— What is being asked —
What follows is a block of records; restate each one word for word.

Stored items:
☆ ☆ ☆

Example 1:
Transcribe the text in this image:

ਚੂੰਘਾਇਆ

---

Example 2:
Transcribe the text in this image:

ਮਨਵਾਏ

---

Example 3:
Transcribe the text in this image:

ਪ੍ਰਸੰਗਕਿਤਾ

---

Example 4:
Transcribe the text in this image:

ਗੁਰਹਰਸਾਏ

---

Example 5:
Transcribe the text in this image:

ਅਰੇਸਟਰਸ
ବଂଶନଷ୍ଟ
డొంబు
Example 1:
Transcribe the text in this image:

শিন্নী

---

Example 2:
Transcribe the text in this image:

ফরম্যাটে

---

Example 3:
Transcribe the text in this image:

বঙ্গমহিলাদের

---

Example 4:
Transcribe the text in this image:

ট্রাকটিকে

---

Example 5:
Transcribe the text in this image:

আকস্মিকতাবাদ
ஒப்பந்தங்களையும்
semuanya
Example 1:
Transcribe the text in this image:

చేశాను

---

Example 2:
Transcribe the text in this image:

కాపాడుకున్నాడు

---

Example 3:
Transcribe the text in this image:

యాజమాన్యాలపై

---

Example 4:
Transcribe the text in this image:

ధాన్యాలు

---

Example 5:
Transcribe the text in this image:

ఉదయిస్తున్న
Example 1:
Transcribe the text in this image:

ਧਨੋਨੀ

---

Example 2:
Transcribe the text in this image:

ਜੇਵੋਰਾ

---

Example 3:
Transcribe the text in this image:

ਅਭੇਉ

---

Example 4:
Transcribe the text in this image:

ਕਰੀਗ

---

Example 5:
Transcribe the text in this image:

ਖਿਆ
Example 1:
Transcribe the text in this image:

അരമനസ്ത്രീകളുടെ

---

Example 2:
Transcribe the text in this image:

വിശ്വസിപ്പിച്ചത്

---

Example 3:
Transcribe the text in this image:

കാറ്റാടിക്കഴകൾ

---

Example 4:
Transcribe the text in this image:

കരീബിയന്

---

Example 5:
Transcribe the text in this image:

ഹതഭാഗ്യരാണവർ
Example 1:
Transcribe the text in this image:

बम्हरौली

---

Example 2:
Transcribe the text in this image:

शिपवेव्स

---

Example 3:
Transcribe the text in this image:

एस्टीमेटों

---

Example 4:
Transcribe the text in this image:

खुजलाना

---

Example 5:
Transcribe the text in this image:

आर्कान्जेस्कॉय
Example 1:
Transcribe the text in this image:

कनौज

☆ ☆ ☆

— Exercise response —
Example 1:
Transcribe the text in this image:

ਚੂੰਘਾਇਆ

---

Example 2:
Transcribe the text in this image:

ਮਨਵਾਏ

---

Example 3:
Transcribe the text in this image:

ਪ੍ਰਸੰਗਕਿਤਾ

---

Example 4:
Transcribe the text in this image:

ਗੁਰਹਰਸਾਏ

---

Example 5:
Transcribe the text in this image:

ਅਰੇਸਟਰਸ
ବଂଶନଷ୍ଟ
డొంబు
Example 1:
Transcribe the text in this image:

শিন্নী

---

Example 2:
Transcribe the text in this image:

ফরম্যাটে

---

Example 3:
Transcribe the text in this image:

বঙ্গমহিলাদের

---

Example 4:
Transcribe the text in this image:

ট্রাকটিকে

---

Example 5:
Transcribe the text in this image:

আকস্মিকতাবাদ
ஒப்பந்தங்களையும்
semuanya
Example 1:
Transcribe the text in this image:

చేశాను

---

Example 2:
Transcribe the text in this image:

కాపాడుకున్నాడు

---

Example 3:
Transcribe the text in this image:

యాజమాన్యాలపై

---

Example 4:
Transcribe the text in this image:

ధాన్యాలు

---

Example 5:
Transcribe the text in this image:

ఉదయిస్తున్న
Example 1:
Transcribe the text in this image:

ਧਨੋਨੀ

---

Example 2:
Transcribe the text in this image:

ਜੇਵੋਰਾ

---

Example 3:
Transcribe the text in this image:

ਅਭੇਉ

---

Example 4:
Transcribe the text in this image:

ਕਰੀਗ

---

Example 5:
Transcribe the text in this image:

ਖਿਆ
Example 1:
Transcribe the text in this image:

അരമനസ്ത്രീകളുടെ

---

Example 2:
Transcribe the text in this image:

വിശ്വസിപ്പിച്ചത്

---

Example 3:
Transcribe the text in this image:

കാറ്റാടിക്കഴകൾ

---

Example 4:
Transcribe the text in this image:

കരീബിയന്

---

Example 5:
Transcribe the text in this image:

ഹതഭാഗ്യരാണവർ
Example 1:
Transcribe the text in this image:

बम्हरौली

---

Example 2:
Transcribe the text in this image:

शिपवेव्स

---

Example 3:
Transcribe the text in this image:

एस्टीमेटों

---

Example 4:
Transcribe the text in this image:

खुजलाना

---

Example 5:
Transcribe the text in this image:

आर्कान्जेस्कॉय
Example 1:
Transcribe the text in this image:

कनौज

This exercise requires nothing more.